Retype the listing exactly, with no images.
----
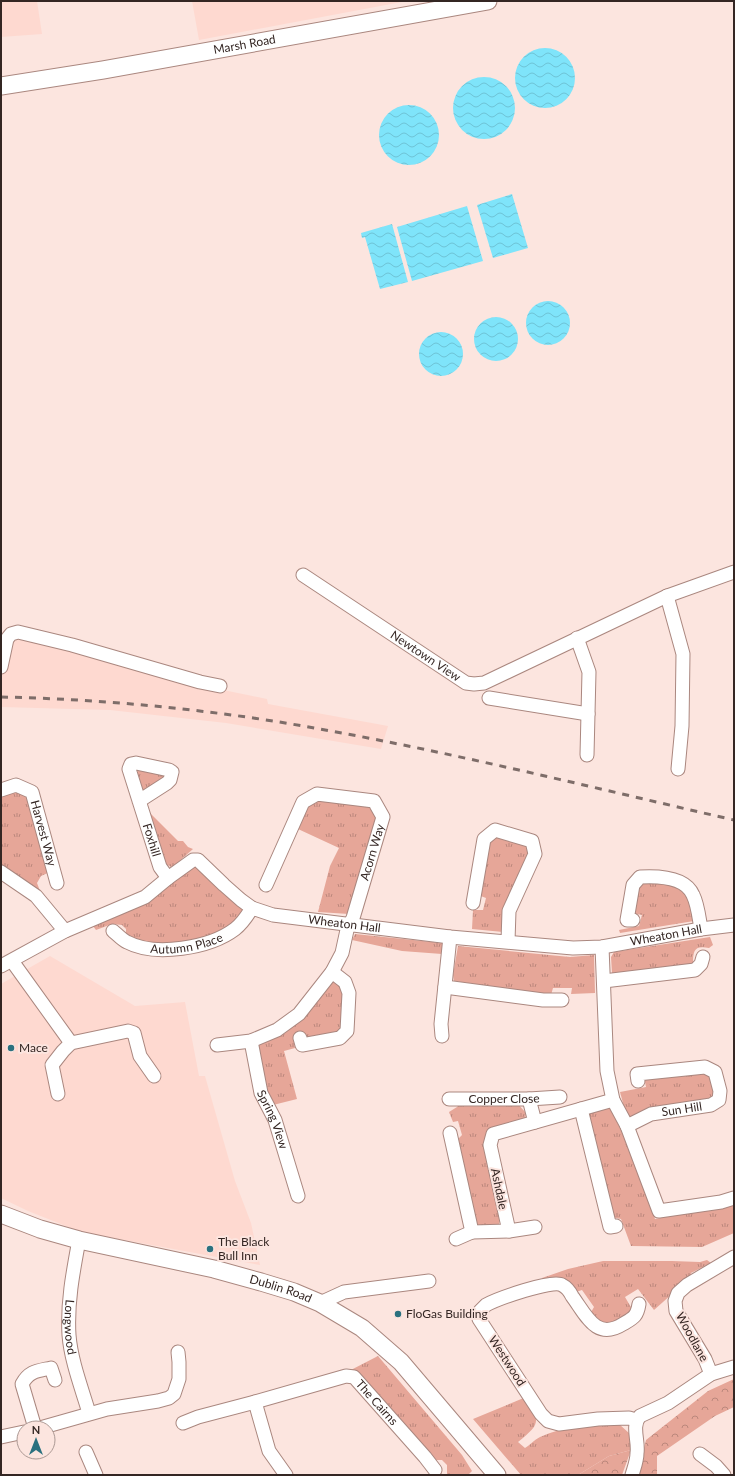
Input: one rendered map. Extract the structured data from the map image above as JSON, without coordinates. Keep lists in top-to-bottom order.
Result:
{
  "streets": {
    "main road": ["Marsh Road", "Dublin Road"],
    "street": [
      "Newtown View",
      "Harvest Way",
      "Foxhill",
      "Acorn Way",
      "Wheaton Hall",
      "Autumn Place",
      "Copper Close",
      "Sun Hill",
      "Spring View",
      "Ashdale",
      "Longwood",
      "Woodlane",
      "Westwood",
      "The Cairns"
    ]
  },
  "crossings": [
    ["Foxhill", "Wheaton Hall"],
    ["Acorn Way", "Wheaton Hall"],
    ["Wheaton Hall", "Autumn Place"],
    ["Dublin Road", "Longwood"]
  ],
  "places": ["Mace", "The Black Bull Inn", "FloGas Building"],
  "north": "top"
}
----
> **SOLUTION TO THIS EXERCISE**:
Input: one rendered map. Extract the structured data from the map image above as JSON, without coordinates. Keep lists in top-to-bottom order.
Result:
{
  "streets": {
    "main road": ["Marsh Road", "Dublin Road"],
    "street": [
      "Newtown View",
      "Harvest Way",
      "Foxhill",
      "Acorn Way",
      "Wheaton Hall",
      "Autumn Place",
      "Copper Close",
      "Sun Hill",
      "Spring View",
      "Ashdale",
      "Longwood",
      "Woodlane",
      "Westwood",
      "The Cairns"
    ]
  },
  "crossings": [
    ["Foxhill", "Wheaton Hall"],
    ["Acorn Way", "Wheaton Hall"],
    ["Wheaton Hall", "Autumn Place"],
    ["Dublin Road", "Longwood"]
  ],
  "places": ["Mace", "The Black Bull Inn", "FloGas Building"],
  "north": "top"
}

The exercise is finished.